> Work instruction: Print the text of every item below, line by line, keeping each line unchanged and in its original order.

> Exercise data:
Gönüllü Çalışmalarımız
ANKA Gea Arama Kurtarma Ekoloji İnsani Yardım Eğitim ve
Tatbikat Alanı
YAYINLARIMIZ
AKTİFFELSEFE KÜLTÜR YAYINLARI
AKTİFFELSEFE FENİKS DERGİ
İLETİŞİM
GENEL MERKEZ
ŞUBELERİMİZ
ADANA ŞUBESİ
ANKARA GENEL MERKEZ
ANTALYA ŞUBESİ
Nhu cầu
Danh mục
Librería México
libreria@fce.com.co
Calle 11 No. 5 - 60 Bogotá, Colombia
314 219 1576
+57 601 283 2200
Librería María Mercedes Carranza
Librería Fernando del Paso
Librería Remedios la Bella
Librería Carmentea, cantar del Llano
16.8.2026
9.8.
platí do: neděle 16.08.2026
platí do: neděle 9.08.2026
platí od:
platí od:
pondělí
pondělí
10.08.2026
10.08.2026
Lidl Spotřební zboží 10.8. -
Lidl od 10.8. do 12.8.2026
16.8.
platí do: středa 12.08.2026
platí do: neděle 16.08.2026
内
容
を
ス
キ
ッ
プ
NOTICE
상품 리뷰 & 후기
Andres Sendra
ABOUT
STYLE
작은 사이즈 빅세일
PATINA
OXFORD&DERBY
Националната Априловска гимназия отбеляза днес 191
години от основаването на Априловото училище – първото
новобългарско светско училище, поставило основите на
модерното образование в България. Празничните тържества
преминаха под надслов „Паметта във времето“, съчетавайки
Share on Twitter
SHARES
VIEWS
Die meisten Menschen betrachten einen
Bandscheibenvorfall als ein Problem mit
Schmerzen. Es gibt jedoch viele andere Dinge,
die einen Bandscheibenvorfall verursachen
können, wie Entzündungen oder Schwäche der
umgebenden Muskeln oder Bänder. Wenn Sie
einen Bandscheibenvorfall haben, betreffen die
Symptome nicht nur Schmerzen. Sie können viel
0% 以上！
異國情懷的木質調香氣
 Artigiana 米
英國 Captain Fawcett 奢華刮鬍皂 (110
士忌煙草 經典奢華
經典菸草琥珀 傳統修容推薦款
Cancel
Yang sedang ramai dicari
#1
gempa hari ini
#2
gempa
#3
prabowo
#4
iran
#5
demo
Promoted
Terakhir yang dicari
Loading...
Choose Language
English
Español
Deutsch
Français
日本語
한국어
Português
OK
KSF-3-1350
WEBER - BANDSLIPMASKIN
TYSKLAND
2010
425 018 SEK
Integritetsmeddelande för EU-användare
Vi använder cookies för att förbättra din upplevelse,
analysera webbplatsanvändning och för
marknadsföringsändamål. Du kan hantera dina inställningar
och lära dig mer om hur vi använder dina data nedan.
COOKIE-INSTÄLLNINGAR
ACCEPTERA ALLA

> Exercise result:
Gönüllü Çalışmalarımız
ANKA Gea Arama Kurtarma Ekoloji İnsani Yardım Eğitim ve
Tatbikat Alanı
YAYINLARIMIZ
AKTİFFELSEFE KÜLTÜR YAYINLARI
AKTİFFELSEFE FENİKS DERGİ
İLETİŞİM
GENEL MERKEZ
ŞUBELERİMİZ
ADANA ŞUBESİ
ANKARA GENEL MERKEZ
ANTALYA ŞUBESİ
Nhu cầu
Danh mục
Librería México
libreria@fce.com.co
Calle 11 No. 5 - 60 Bogotá, Colombia
314 219 1576
+57 601 283 2200
Librería María Mercedes Carranza
Librería Fernando del Paso
Librería Remedios la Bella
Librería Carmentea, cantar del Llano
16.8.2026
9.8.
platí do: neděle 16.08.2026
platí do: neděle 9.08.2026
platí od:
platí od:
pondělí
pondělí
10.08.2026
10.08.2026
Lidl Spotřební zboží 10.8. -
Lidl od 10.8. do 12.8.2026
16.8.
platí do: středa 12.08.2026
platí do: neděle 16.08.2026
内
容
を
ス
キ
ッ
プ
NOTICE
상품 리뷰 & 후기
Andres Sendra
ABOUT
STYLE
작은 사이즈 빅세일
PATINA
OXFORD&DERBY
Националната Априловска гимназия отбеляза днес 191
години от основаването на Априловото училище – първото
новобългарско светско училище, поставило основите на
модерното образование в България. Празничните тържества
преминаха под надслов „Паметта във времето“, съчетавайки
Share on Twitter
SHARES
VIEWS
Die meisten Menschen betrachten einen
Bandscheibenvorfall als ein Problem mit
Schmerzen. Es gibt jedoch viele andere Dinge,
die einen Bandscheibenvorfall verursachen
können, wie Entzündungen oder Schwäche der
umgebenden Muskeln oder Bänder. Wenn Sie
einen Bandscheibenvorfall haben, betreffen die
Symptome nicht nur Schmerzen. Sie können viel
0% 以上！
異國情懷的木質調香氣
 Artigiana 米
英國 Captain Fawcett 奢華刮鬍皂 (110
士忌煙草 經典奢華
經典菸草琥珀 傳統修容推薦款
Cancel
Yang sedang ramai dicari
#1
gempa hari ini
#2
gempa
#3
prabowo
#4
iran
#5
demo
Promoted
Terakhir yang dicari
Loading...
Choose Language
English
Español
Deutsch
Français
日本語
한국어
Português
OK
KSF-3-1350
WEBER - BANDSLIPMASKIN
TYSKLAND
2010
425 018 SEK
Integritetsmeddelande för EU-användare
Vi använder cookies för att förbättra din upplevelse,
analysera webbplatsanvändning och för
marknadsföringsändamål. Du kan hantera dina inställningar
och lära dig mer om hur vi använder dina data nedan.
COOKIE-INSTÄLLNINGAR
ACCEPTERA ALLA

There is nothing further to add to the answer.